I like the "small government" theme to your constitution.

While charity is a good and noble thing, it only treats the symptoms of poverty, not the root cause. Sadly, fixing the root cause may well be impossible.

Cheers,
David

Daniel

While you're idea's here are very interesting, I feel that they are a bit overly optimistic, maybe even a bit utopian. Let's face it that the primary "value" of capitalism is to make as much money as possible. The richest people are the best at making money, and giving to charity goes directly against their "get rich" value system. This means that those most able to give will be the least likely to do that if they truly live by the values of capitalism and the free market.

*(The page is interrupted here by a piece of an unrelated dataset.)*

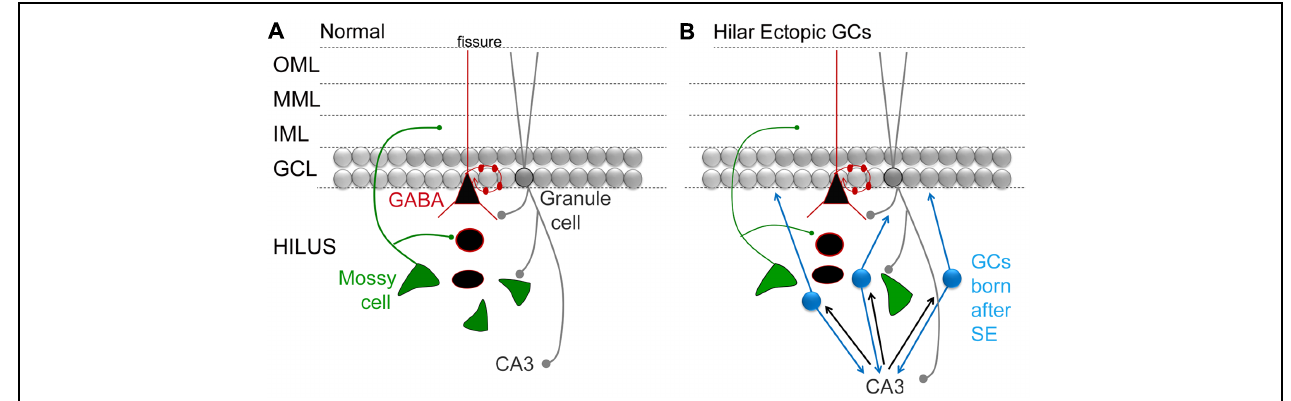
FIGURE 3 | Circuitry in the DG that involves MCs and adult-born GCs. (A) A simplified view of DG circuitry shows major pathways of MCs (green), perisomatic targeting cells (e.g., basket cells; black triangle outlined in red) and granule cells (gray circles). MCs innervate local GABAergic neurons with dendrites in the hilus. They also innervate GC proximal dendrites in the IML. Basket cells form a basket like axon plexus around GC somata. GCs innervate hilar neurons and area CA3 neurons. OML, outer molecular layer; MML, middle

While giving to charity may be a "good thing", I don't think there's enough goodwill amoung those who can give to support those who don't have enough.

Graham Glass

Hi Daniel,

I don't think this system is anti-capitalistic. I simply think that charity would be a more efficient way to help those in need that the current government system. If for any reason this theory is wrong, then it's not a big deal. However, I'd point out to the citizens that they will in fact lose money by not funding their values, since the alternative is to introduce government mandates instead. So the real choice is:

1. fund your values directly and efficiently, see where your money goes, and pay no tax.

2. fund other people's values indirectly and inefficiently, don't see where your money goes, and pay tax.

Being a capitalist myself, I'd pick (1).